My brother, golden because he was a boy, did of course go to college and under all sorts of extenuating circumstances, graduate. He certainly got into his share of mischief and mayhem and did not stay out of football as my mother had hoped. She selected an all boys, Catholic college for him with the express interest of keeping him out of harms way and he merely started a tag football team instead. This was done because of injuries he received in high school. Blood clots and being laid up aside, he made it and married to someone he met at the nearby Catholic girl's college who was a nursing major. My sister who did not graduate from college managed to get him his first job...

My other sister went to junior college, then on to a major Catholic university where she had to repeat several courses which did not transfer. She managed to get her degree in nursing, get a job and get married. She married someone who did not finish college, seemed to have difficulty managing to stay employed and did not manage what money he did make well. She is deceased now and he seems in the money.
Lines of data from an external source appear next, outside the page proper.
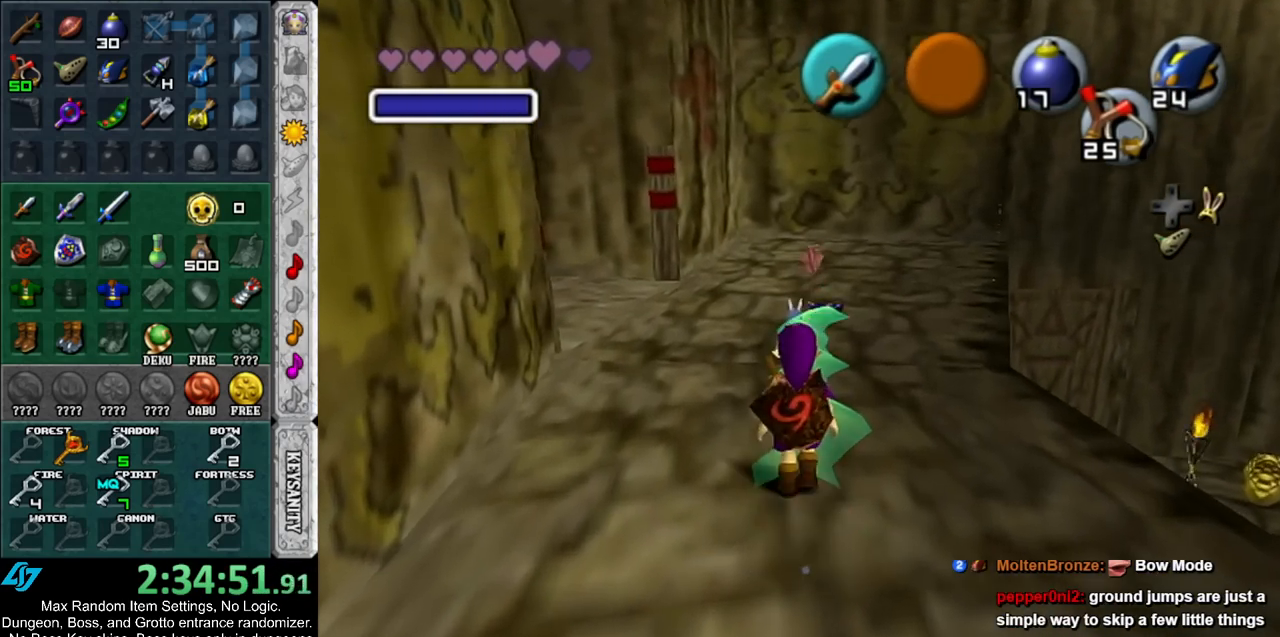
{"buttons": ["L1"], "left_stick": "center", "right_stick": "center", "events": []}
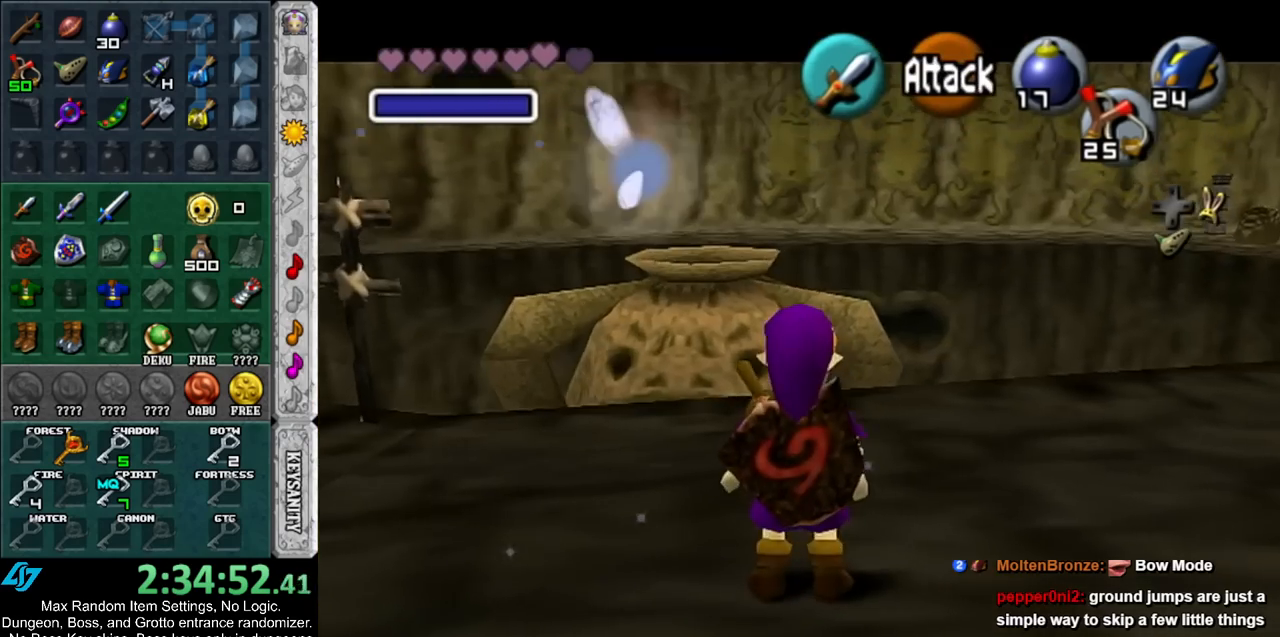
{"buttons": ["L1"], "left_stick": "up-right", "right_stick": "center", "events": [[383, "left_stick", "up-right"]]}
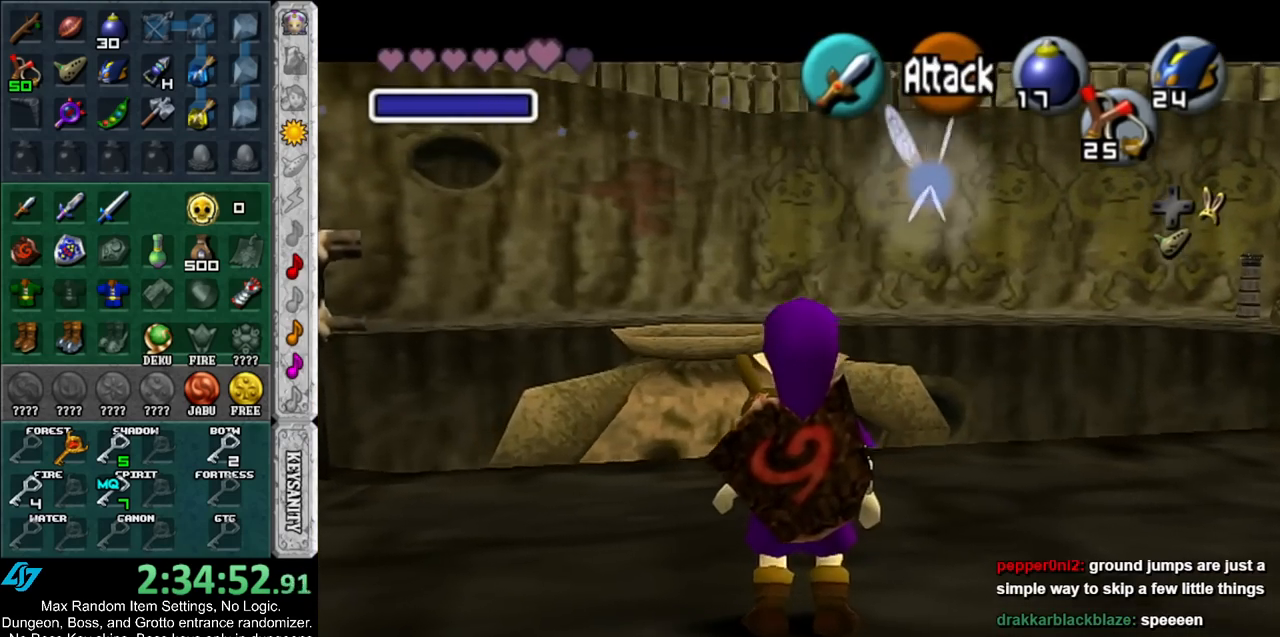
{"buttons": ["L1"], "left_stick": "center", "right_stick": "center", "events": [[367, "left_stick", "center"]]}
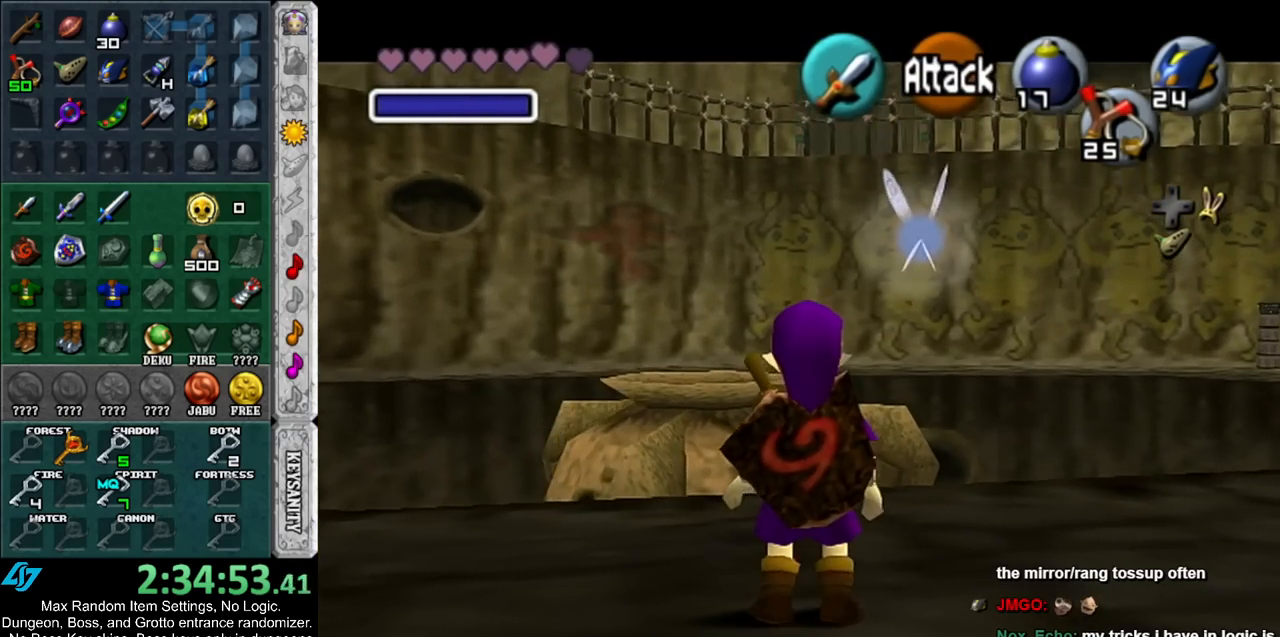
{"buttons": ["L1"], "left_stick": "up", "right_stick": "center", "events": [[283, "left_stick", "up"], [450, "Y", "down"], [500, "Y", "up"]]}
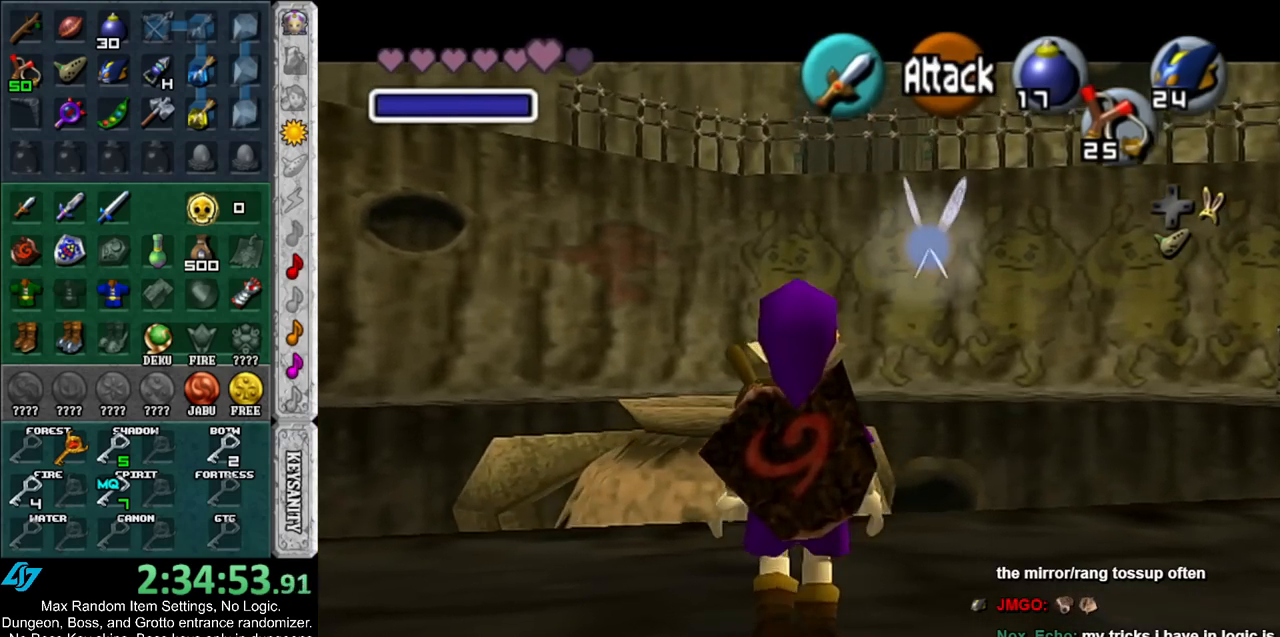
{"buttons": ["L1"], "left_stick": "down-right", "right_stick": "center", "events": [[67, "Y", "down"], [150, "Y", "up"], [183, "Y", "down"], [283, "Y", "up"], [350, "left_stick", "center"], [467, "left_stick", "down-right"]]}
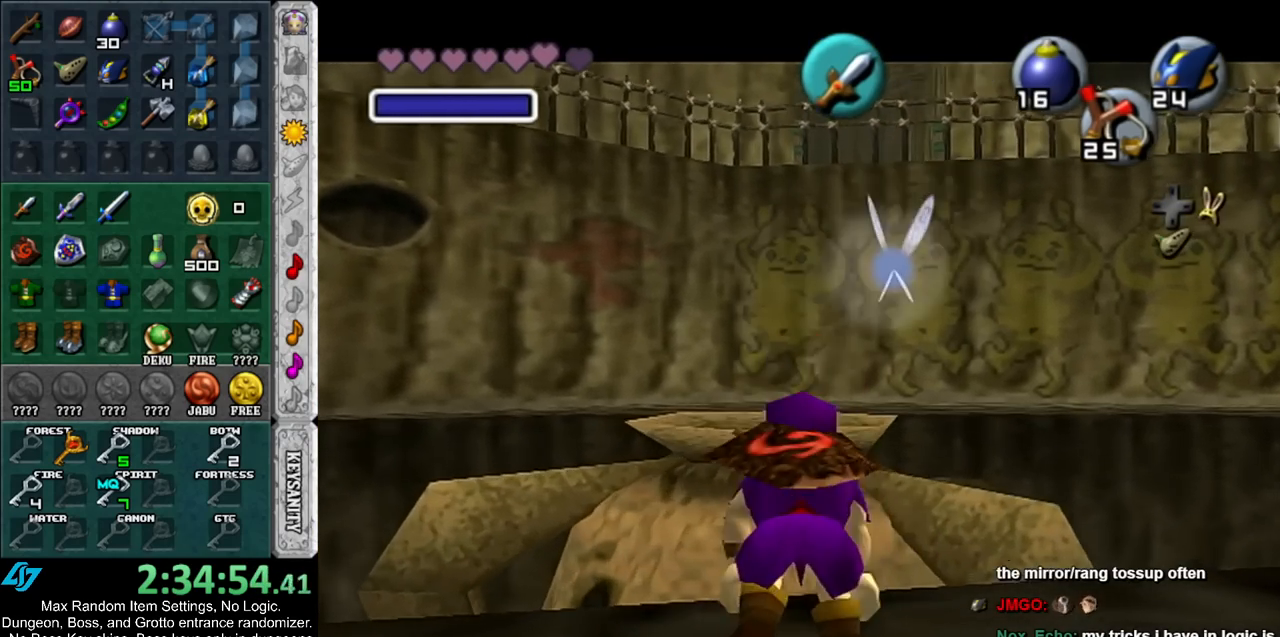
{"buttons": [], "left_stick": "center", "right_stick": "center", "events": [[150, "left_stick", "down-left"], [367, "left_stick", "center"], [433, "L1", "up"]]}
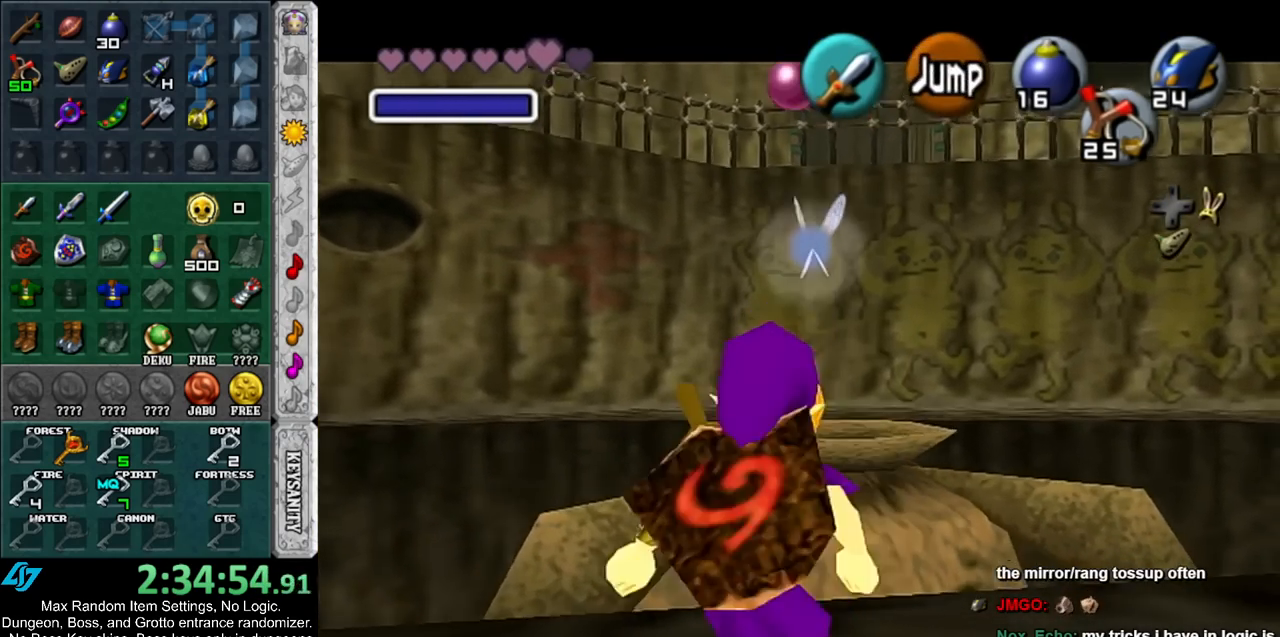
{"buttons": ["L1"], "left_stick": "center", "right_stick": "center", "events": [[283, "left_stick", "left"], [400, "left_stick", "center"], [433, "L1", "down"]]}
I, the supposed wunderkind, chose a state university, admitting into their honors program, merely so that I could live away from home right away. I could have gone to a number of smaller, private schools, as I had been accepted, but at this point, my mother had the idea that I would be better off under a program she designed, stay at home for the first two  years, etc. and I declined.

I did not come out of school with immediate job prospects, I did not get married that summer nor did I know what I was going to do. I punted. I had a variety of experiences which influenced my world view and those ideas led me down a path which still unfolds today.

When I did marry, I married someone who I felt was smarter than myself. I could have it no other way. He had an undergraduate degree and an MBA from a major Catholic university. He however was not a Catholic. He chose the road of his owning his own business. 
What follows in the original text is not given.